Thursday, January 16, 2014

My 2010 joke became all too serious in 2013

Back in 2010, I wrote a biometric post that included source material derived from the Wikileaks materials. After warning U.S. government employees that they might have to stop reading the post, I proceeded to say the following:

The feed linked to a Zeenews article that quoted from a Wikileaks cable marked as confidential (and available from the Guardian, which has not yet been classified as a terrorist organization).

Ha ha ha.

Fast forward to November 2013:

A senior Conservative politician has intensified pressure for the Guardian newspaper to be prosecuted over its role in disclosing secrets about Britain’s spying capabilities.

Dr Liam Fox has written to Alison Saunders, the Director of Public Prosecutions (DPP), urging her to set out whether the newspaper breached counter-terrorism laws by publishing secrets which were stolen by the former US spy contractor Edward Snowden.

The former defence secretary’s letter asks the DPP how a prosecution against the Guardian could be “initiated”, although Dr Fox has not yet indicated whether he would be prepared to trigger such action himself.

This is a very odd situation. As I've already noted, Senator Dianne Feinstein, who believes that Edward Snowden is guilty of treason, was relying on the information leaked by Snowden to criticize the NSA for monitoring Angela Merkel and others.

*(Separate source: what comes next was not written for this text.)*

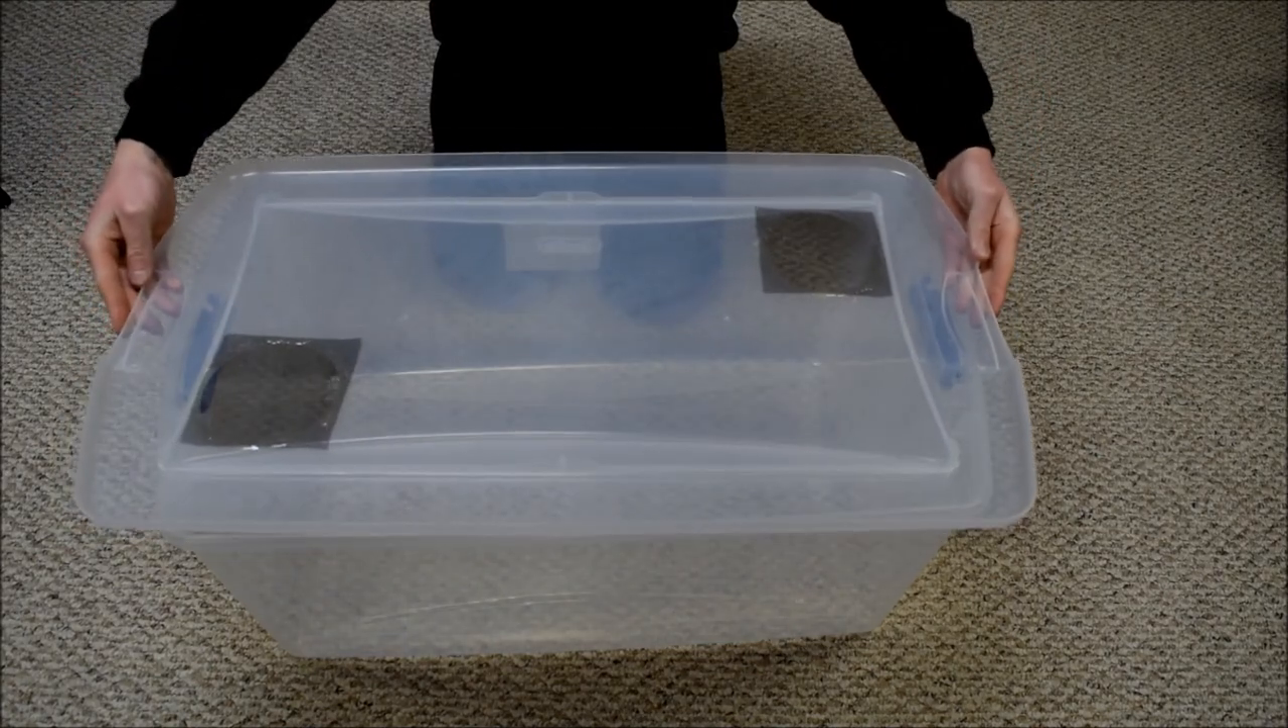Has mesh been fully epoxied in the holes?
Yes.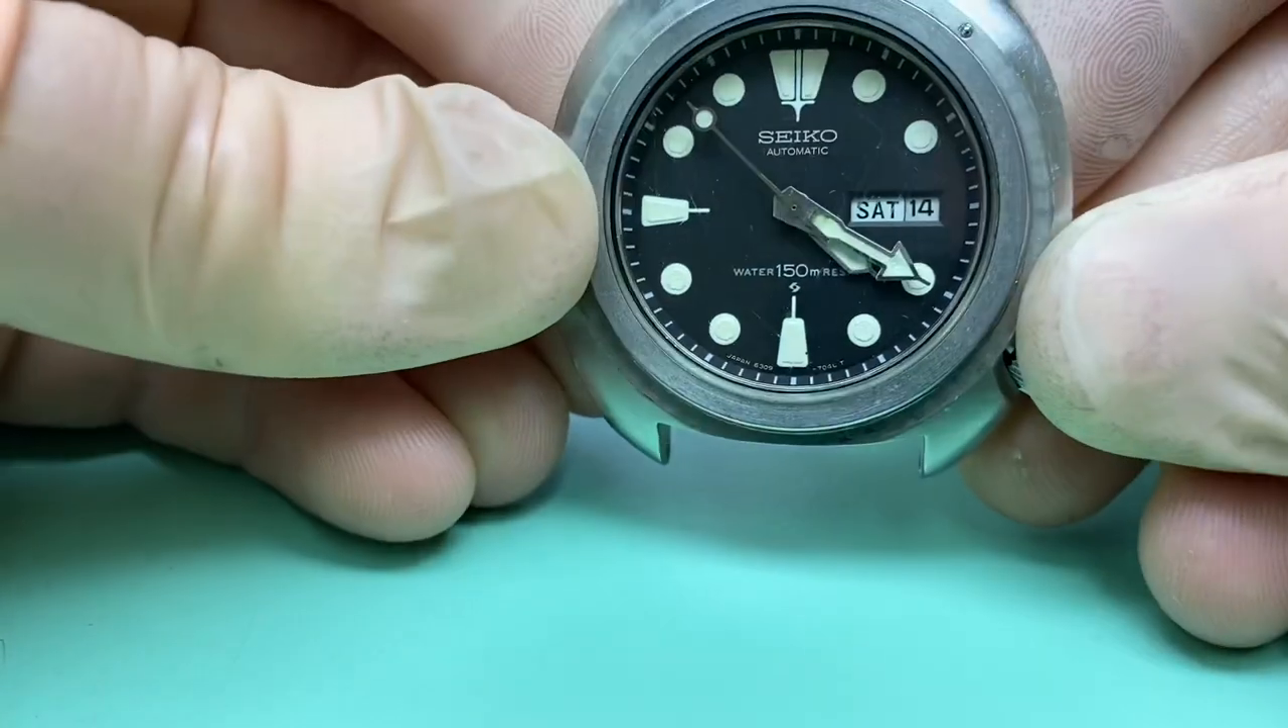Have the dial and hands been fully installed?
Yes.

This is called having your cake and eating it too; without Snowden's leaks, Feinstein - chair of the Senate Intelligence Committee - would not have known what her own government was doing.

Wait; it gets better.

Yonatan Zunger and Andreas Schou have shared a Bruce Schneier post in which he was telling a few people about what the NSA was doing.

The people were Members of Congress.

Wait; it gets better.

Surreal part of setting up this meeting: I suggested that we hold this meeting in a SCIF, because they wanted me to talk about top secret documents that had not been made public. The problem is that I, as someone without a clearance, would not be allowed into the SCIF. So we had to have the meeting in a regular room.

I hope they didn't discuss Chinese gait recognition advances in that regular room.